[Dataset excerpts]
%%

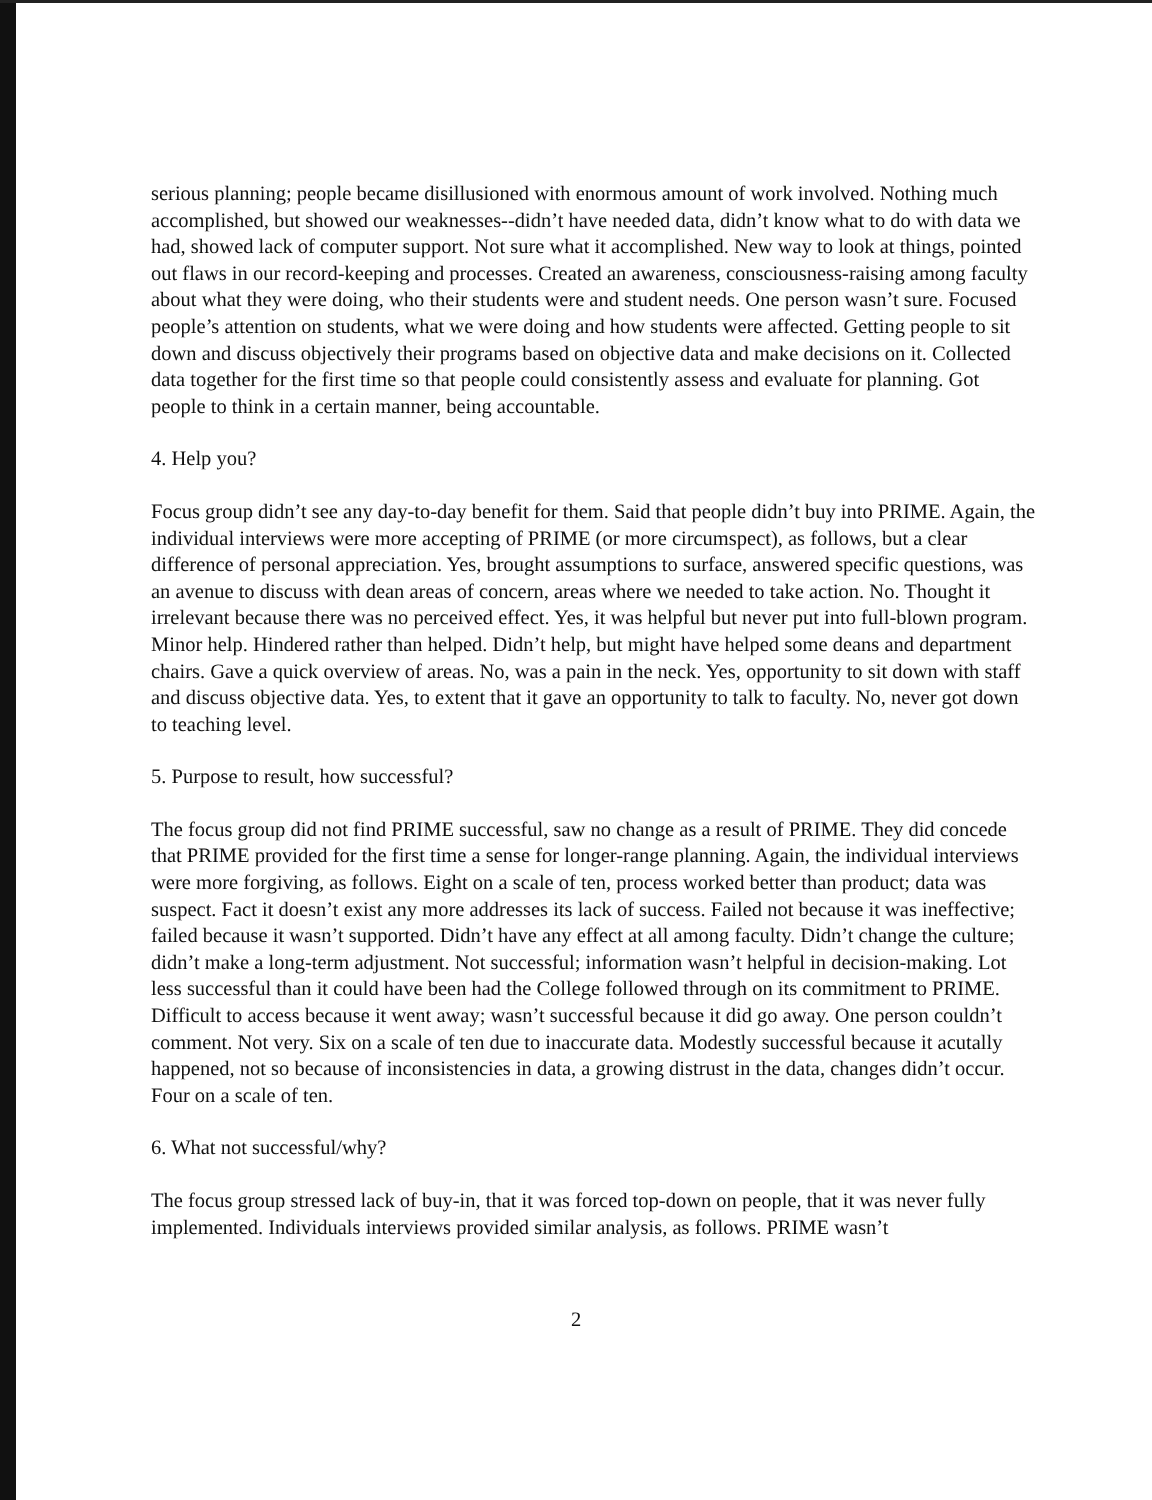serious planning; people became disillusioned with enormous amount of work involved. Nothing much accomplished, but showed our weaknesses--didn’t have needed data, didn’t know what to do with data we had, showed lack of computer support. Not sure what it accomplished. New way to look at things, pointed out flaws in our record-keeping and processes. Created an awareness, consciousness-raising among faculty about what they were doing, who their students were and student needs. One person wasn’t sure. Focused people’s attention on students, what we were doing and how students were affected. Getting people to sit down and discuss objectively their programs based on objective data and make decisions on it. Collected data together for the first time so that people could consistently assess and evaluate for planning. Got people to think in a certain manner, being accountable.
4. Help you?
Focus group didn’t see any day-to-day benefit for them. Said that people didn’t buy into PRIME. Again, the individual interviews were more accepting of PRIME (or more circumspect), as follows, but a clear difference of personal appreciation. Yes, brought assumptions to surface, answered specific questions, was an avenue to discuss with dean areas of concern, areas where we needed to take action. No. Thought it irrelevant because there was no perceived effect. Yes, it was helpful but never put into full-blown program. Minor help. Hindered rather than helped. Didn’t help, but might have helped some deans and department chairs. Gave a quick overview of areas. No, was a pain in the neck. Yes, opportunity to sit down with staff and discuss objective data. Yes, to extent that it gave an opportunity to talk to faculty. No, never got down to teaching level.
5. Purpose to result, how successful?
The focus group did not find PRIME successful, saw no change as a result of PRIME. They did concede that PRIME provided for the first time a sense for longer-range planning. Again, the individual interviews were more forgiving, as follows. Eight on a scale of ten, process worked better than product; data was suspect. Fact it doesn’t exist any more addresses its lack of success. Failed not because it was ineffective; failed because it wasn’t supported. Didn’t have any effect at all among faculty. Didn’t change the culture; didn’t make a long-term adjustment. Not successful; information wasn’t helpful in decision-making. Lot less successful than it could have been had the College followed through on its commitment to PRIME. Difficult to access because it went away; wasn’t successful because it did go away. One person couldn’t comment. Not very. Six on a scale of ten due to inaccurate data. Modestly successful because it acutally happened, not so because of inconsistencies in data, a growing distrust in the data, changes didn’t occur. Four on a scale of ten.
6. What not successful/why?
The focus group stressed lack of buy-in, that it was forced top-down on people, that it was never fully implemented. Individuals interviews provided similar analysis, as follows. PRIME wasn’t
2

%%

* _WHAT TO WORK ON_: Take the records above from their first line through the line with "5. Purpose to result, how successful?" and set those lines down word for word, minus the pictures.

* _SOLUTION TO THIS TASK_:
serious planning; people became disillusioned with enormous amount of work involved. Nothing much accomplished, but showed our weaknesses--didn’t have needed data, didn’t know what to do with data we had, showed lack of computer support. Not sure what it accomplished. New way to look at things, pointed out flaws in our record-keeping and processes. Created an awareness, consciousness-raising among faculty about what they were doing, who their students were and student needs. One person wasn’t sure. Focused people’s attention on students, what we were doing and how students were affected. Getting people to sit down and discuss objectively their programs based on objective data and make decisions on it. Collected data together for the first time so that people could consistently assess and evaluate for planning. Got people to think in a certain manner, being accountable.
4. Help you?
Focus group didn’t see any day-to-day benefit for them. Said that people didn’t buy into PRIME. Again, the individual interviews were more accepting of PRIME (or more circumspect), as follows, but a clear difference of personal appreciation. Yes, brought assumptions to surface, answered specific questions, was an avenue to discuss with dean areas of concern, areas where we needed to take action. No. Thought it irrelevant because there was no perceived effect. Yes, it was helpful but never put into full-blown program. Minor help. Hindered rather than helped. Didn’t help, but might have helped some deans and department chairs. Gave a quick overview of areas. No, was a pain in the neck. Yes, opportunity to sit down with staff and discuss objective data. Yes, to extent that it gave an opportunity to talk to faculty. No, never got down to teaching level.
5. Purpose to result, how successful?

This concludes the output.